Questa coorte di 201 bambini finlandesi con autoanticorpi positivi rappresenta ad oggi la popolazione di bambini più ampia che abbia partecipato a un follow-up intensivo a lungo termine dalla nascita fino alla diagnosi di diabete di tipo 1. Solo uno studio condotto in precedenza su un limitato numero di bambini con positività per gli autoanticorpi ha indagato le modifiche nei livelli di HbA1c durante la fase che precedeva l’insorgenza del diabete. Entrambi i lavori mostrano come i valori di HbA1c inizino ad incrementare nei limiti della normalità e come questo incremento sia più rapido nei sei mesi precedenti la diagnosi. La forza dello studio qui presentato è nella numerosità della coorte di bambini monitorati e nello stretto controllo dei valori di HbA1c durante il follow-up: questo ha permesso agli autori di fornire una stima più accurata e realistica per la predizione del diabete di tipo 1. Nello studio i “non-progressors” e i “progressors” mostravano alcune differenze cliniche: i primi avevano una età maggiore sia al momento della siero-conversione iniziale che successivamente quando più autoanticorpi risultavano positivi; alla fine del follow-up l’età media si aggirava sui 10,9 anni, mentre l’età dei “progressors” al momento della diagnosi di diabete era di 6,3 anni. Inoltre, i “non-progressors” avevano meno frequentemente una familiarità positiva per diabete.
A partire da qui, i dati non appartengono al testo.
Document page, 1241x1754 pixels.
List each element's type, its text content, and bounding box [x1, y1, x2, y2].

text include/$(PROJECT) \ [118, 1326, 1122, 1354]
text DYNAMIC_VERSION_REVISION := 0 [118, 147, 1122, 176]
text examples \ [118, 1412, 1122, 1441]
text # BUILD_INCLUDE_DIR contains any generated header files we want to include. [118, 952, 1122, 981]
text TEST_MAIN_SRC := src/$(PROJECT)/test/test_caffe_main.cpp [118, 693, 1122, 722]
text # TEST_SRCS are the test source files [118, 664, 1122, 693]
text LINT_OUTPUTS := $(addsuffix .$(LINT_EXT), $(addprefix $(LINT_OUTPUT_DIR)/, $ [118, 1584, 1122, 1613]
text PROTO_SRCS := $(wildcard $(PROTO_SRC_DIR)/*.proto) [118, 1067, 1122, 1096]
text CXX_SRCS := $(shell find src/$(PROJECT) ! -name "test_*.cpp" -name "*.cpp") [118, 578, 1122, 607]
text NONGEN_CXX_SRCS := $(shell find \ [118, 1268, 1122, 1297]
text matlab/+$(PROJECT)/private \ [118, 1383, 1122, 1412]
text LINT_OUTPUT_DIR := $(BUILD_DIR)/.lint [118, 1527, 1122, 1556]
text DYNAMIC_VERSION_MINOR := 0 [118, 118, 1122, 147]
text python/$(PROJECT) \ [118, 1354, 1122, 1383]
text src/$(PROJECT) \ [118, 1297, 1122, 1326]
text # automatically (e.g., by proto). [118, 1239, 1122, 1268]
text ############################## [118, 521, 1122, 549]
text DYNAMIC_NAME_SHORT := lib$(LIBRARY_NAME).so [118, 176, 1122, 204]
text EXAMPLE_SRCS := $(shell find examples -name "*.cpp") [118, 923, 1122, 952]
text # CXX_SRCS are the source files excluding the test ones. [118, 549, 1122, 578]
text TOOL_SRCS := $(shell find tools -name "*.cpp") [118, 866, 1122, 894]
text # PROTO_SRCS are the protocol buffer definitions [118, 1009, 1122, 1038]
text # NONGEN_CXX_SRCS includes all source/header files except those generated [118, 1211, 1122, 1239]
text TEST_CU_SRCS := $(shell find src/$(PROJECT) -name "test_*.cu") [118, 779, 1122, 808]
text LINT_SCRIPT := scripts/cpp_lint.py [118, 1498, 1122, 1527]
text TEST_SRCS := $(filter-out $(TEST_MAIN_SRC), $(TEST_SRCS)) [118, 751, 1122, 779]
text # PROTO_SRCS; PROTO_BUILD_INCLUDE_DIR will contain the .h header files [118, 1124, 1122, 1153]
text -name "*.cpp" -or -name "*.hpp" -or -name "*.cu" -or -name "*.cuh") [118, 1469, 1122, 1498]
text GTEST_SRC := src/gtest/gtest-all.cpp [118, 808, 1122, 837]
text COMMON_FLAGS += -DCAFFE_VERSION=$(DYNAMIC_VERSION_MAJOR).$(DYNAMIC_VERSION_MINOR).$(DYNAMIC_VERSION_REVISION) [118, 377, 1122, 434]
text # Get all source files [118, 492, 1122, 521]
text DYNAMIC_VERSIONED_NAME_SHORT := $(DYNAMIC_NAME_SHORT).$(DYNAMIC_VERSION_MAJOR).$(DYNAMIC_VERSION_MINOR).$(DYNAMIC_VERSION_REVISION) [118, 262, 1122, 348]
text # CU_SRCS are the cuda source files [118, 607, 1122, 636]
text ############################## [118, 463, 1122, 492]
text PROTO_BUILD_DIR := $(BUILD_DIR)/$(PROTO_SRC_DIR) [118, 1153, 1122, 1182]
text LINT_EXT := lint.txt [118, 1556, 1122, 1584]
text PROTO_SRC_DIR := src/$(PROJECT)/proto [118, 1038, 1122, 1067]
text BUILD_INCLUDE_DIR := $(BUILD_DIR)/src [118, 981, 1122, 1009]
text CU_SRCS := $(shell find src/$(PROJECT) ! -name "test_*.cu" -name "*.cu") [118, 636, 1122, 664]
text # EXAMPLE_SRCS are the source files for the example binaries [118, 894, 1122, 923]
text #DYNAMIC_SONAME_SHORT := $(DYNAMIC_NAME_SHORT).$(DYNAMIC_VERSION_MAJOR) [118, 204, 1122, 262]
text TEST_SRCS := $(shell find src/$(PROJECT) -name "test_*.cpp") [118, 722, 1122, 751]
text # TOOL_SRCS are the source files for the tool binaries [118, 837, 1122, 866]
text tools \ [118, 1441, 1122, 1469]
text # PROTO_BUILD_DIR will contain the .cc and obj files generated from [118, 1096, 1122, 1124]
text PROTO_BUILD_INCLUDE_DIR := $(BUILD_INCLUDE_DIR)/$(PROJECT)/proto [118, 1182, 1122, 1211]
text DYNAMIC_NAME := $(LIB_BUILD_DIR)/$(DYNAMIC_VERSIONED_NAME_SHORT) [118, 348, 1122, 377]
I risultati di questo studio forniscono importanti dati sulle variazioni dei valori di HbA1c nei bambini durante la fase pre-diabetica che potrebbero essere usati in futuro in studi clinici di prevenzione. In studi di prevenzione secondaria con l’obiettivo di rallentare la progressione della disfunzione beta-cellulare in bambini con autoanticorpi positivi, è necessario individuare marcatori che possano essere usati per monitorare l’evoluzione della malattia. Il livello di HbA1c è una misura indiretta del controllo metabolico e quindi non può essere usata come una stima diretta della funzione beta-cellulare. Inoltre è da notare che l’intervallo di tempo che intercorreva tra le misurazioni di HbA1c nello studio per calcolare la presenza o assenza del 10% di incremento variava tra 3 e 12 mesi e questo potrebbe rappresentare un potenziale fattore confondente dato che un 10% di incremento che si realizza durante un intervallo di 3 mesi potrebbe avere un differente peso in termini di predizione rispetto a un simile incremento in campioni ottenuti dopo un intervallo di 12 mesi. Dal momento che sono state riscontrate differenze nel dosaggio dell’HbA1c nei tre laboratori coinvolti e che il metodo di misurazione non è stato sempre lo stesso durante il periodo dello studio, è necessario considerare la possibilità che queste variabili possano essere state responsabili di alterazioni nei valori di HbA1c. Tuttavia questa possibile fonte di errore interesserebbe allo stesso modo sia i “progressors” che i “non-progressors”.

In conclusione, nonostante questo sia il primo studio condotto su una larga popolazione di bambini e siano necessari futuri trial clinici per confermare questi risultati, l’HbA1c sembrerebbe essere un utile biomarcatore nel predire l’insorgenza del diabete tipo 1 in bambini con positività per gli autoanticorpi.